Sinais

Um apartamento de portas sempre trancadas e dentro uma mulher entupida de medos. Todo dia ela faz uma enorme lista de fobias que poderia ter. Acluofobia, Aerofobia, Afefobia, Agliofobia, Agorafobia, Agrizoofobia, Amenofobia, Angrofobia. Hoje, ela adicionou essas oito. Acredita que com o tempo certo passará a ter todas as fobias da lista. Acredita que isso será, de algum jeito, extraordinário. Toda fobia é de alguma forma extraordinária. Ela não suporta mais as coisas ordinárias. Todo dia tenta mover móveis do lugar, virar cadeiras, para sair desesperadamente da rotina, mas até isso se torna um hábito e o modo de virar e mover se padroniza. Não confia em encontrar outras pessoas. Desconfia de tudo cada vez mais. Tem os únicos segundos de paz quando senta embaixo do varal e observa o céu pela área de serviço do apartamento. O céu nunca é exatamente o mesmo, isso é o único conforto que sente, o que lhe garante que a vida está de alguma forma mudando e de alguma forma fora do seu controle. O seu único prazer está nessa passividade acolhedora de estar diante de algo tão terrivelmente maior e imprevisível, de algum modo docemente opressor. Chegou a tal ponto que talvez só pudesse ter prazer diante daquilo que lhe assombra. Foi assim que a ficha caiu, olhando pras nuvens pesadas, vendo tudo relampejar, se sentindo úmida como nunca, ali ela pediu pela primeira vez: “Venham me buscar”.
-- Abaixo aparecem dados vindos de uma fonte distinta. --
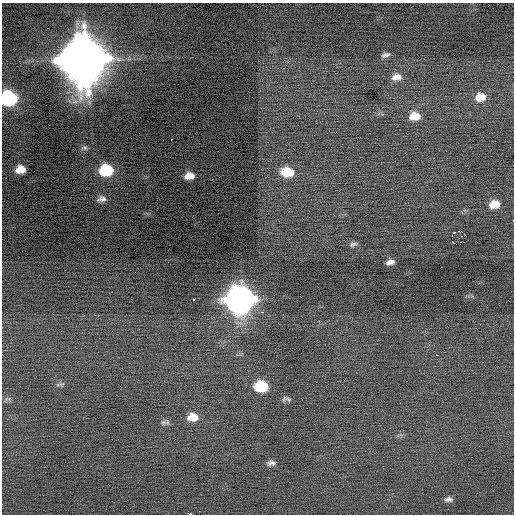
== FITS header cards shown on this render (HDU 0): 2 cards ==
NAXIS1  =                  512 / Axis length
NAXIS2  =                  512 / Axis length

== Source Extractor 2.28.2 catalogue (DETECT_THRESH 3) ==
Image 512 x 512 px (HDU 0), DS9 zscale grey, 1 PNG px = 1 image px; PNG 516 x 516 px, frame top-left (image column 1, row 512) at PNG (2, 3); no overlay
Background -0.127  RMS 0.84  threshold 2.53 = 3 sigma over >= 5 px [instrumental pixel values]
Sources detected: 38; all 38 listed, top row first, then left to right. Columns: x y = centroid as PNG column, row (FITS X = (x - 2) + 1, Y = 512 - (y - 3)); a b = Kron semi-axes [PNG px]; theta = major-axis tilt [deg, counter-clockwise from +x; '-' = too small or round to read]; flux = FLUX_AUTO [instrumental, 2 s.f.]
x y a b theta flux
195 19 2 2 - 52
386 55 9 5 13 190
83 59 17 17 - 390000
396 77 12 8 9 420
480 97 12 9 7 730
9 98 11 10 - 6900
415 116 11 9 5 780
171 139 3 2 - 360
84 148 9 7 -11 160
20 169 10 8 7 730
106 170 12 10 4 3000
287 172 13 9 -6 1200
189 176 10 7 10 600
102 199 12 7 4 290
494 204 11 8 9 750
458 231 2 2 - 3100
453 233 3 2 - 70
465 235 2 2 - 1400
461 236 3 2 - 83
353 244 10 4 9 160
482 255 3 2 - 74
390 262 8 5 10 260
441 267 2 2 - 120
239 299 14 13 - 61000
193 300 3 3 - 120
262 312 3 2 - 210
98 316 3 2 - 74
436 355 2 2 - 330
421 380 2 2 - 24
60 384 12 4 8 120
261 386 11 8 -2 2600
288 399 10 4 -25 130
192 417 11 9 6 720
163 422 8 7 - 160
271 463 9 5 6 200
510 472 2 2 - 31
448 499 8 5 -2 210
190 514 4 2 - 3600
At the frame edge (FLAGS 8, measured only in part): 2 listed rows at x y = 9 98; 190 514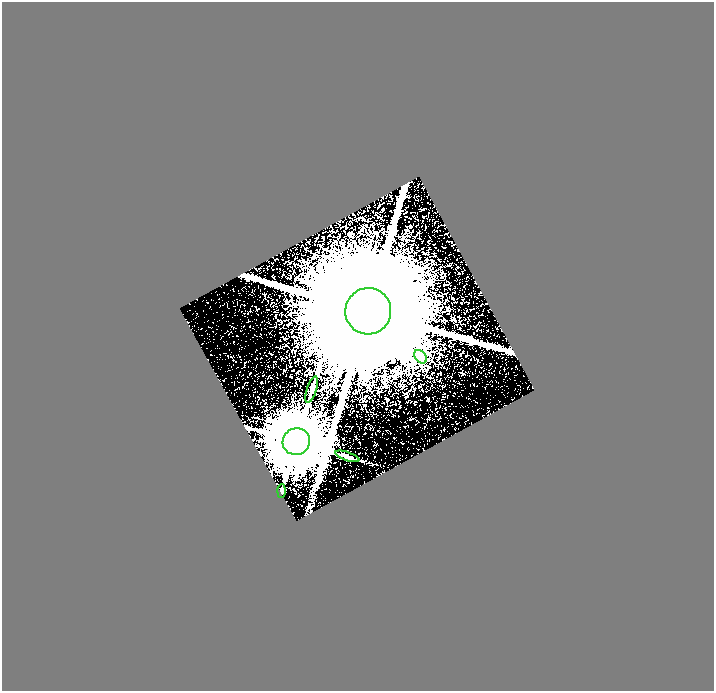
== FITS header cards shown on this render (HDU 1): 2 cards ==
NAXIS1  =                  712
NAXIS2  =                  689

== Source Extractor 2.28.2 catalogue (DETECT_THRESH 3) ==
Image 712 x 689 px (HDU 1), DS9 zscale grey, 1 PNG px = 1 image px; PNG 716 x 693 px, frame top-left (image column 1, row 689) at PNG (2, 2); each listed source drawn as its Kron ellipse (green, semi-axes under 4 px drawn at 4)
Background 2.12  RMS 1.1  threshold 3.22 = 3 sigma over >= 5 px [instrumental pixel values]
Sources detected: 6; all 6 listed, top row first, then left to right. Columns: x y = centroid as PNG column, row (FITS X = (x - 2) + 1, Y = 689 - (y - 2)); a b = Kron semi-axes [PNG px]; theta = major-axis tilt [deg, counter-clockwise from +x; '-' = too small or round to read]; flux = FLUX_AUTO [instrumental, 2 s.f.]
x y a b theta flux
368 311 23 23 - 5.1e+06
420 357 7 5 -51 1.4e+03
312 390 14 5 72 2.5e+02
296 442 14 13 - 6.2e+05
347 456 12 3 -19 1.8e+02
282 491 7 2 87 9.9e+01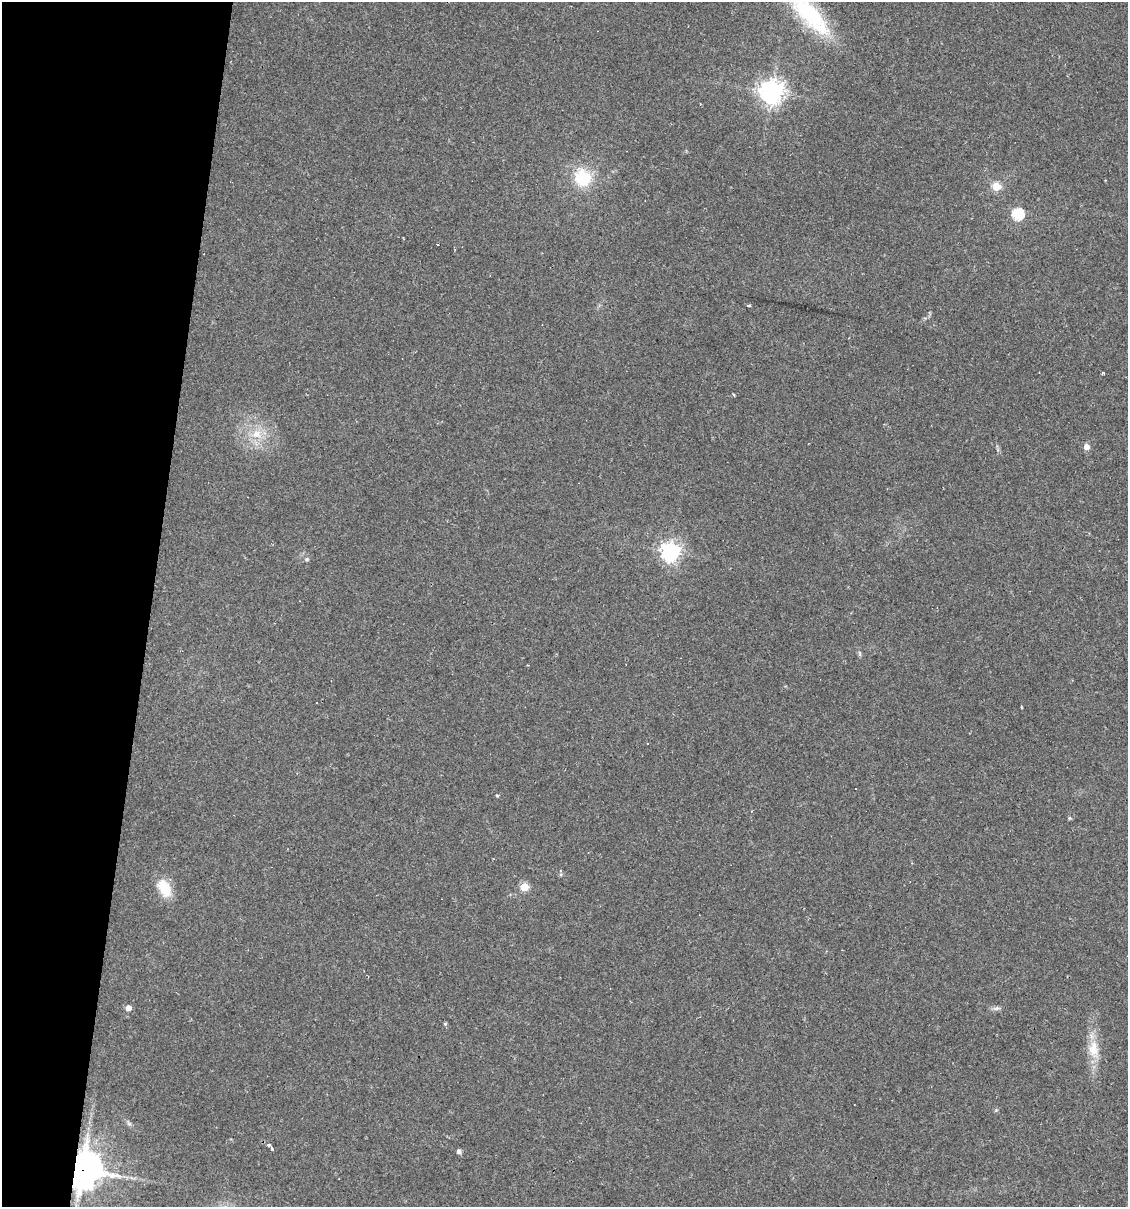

Naquela noite, o céu continuou o mesmo, mas ela se deitou na cama ansiosa. Existe alguma chance remota entre milhares de outras de alguém ter escutado, de algo aparecer e só isso já é suficiente para fundar uma religião, muito mais que suficiente para deixar essa mulher suando frio na camisola. Não sabia exatamente com quem estava falando, nem o porquê. Mas parecia a oportunidade do fim daquela solidão insustentável. Escolheu sua camisola mais bonita, dormiu pela primeira vez de cabelos penteados e sem calcinha. No entanto, se cobriu até o pescoço. Estava dada, mas ainda um tanto insegura. O cobertor era uma ilusão de proteção. As horas passavam sem que conseguisse pegar no sono. Olhava a janela do quarto de cinco em cinco minutos. Fechava os olhos e pedia de novo e de novo. “Que alguém venha, que algo apareça.” Estava quase adormecendo quando seu celular começou a vibrar sem parar ao lado da cama. Não era nenhuma ligação ou alarme, o aparelho apenas acendia e apagava vibrando e vibrando. Ouviu a televisão da sala ligar e desligar, cada hora em um canal diferente. Logo todos os poucos eletrônicos do apartamento estavam ligando e desligando sozinhos, fazendo barulhos agudos, graves e estridentes. O medo subiu a espinha. Sua pele e todos os fios do cu até o topo da cabeça se arrepiaram. Será que tinha cometido um erro? Agora o pavor parecia crescer. Sua casa estava à beira de um curto-circuito, numa sinfonia eletrônica de enlouquecer. Ela tapava os ouvidos e cerrava bem os outros até que tudo ficou mudo e as luzes todas se apagaram. O breu e o silêncio tomou tudo. Sentiu um forte alívio. Talvez isso tenha sido tudo, talvez agora fosse dormir e tudo seja só um problema na rede elétrica velha do seu prédio. Deitou na cama outra vez, se escondendo embaixo das cobertas, fechando bem as pernas, pensando em rezar baixinho para que tudo continuasse a mesma coisa ordinária. Então veio a luz forte.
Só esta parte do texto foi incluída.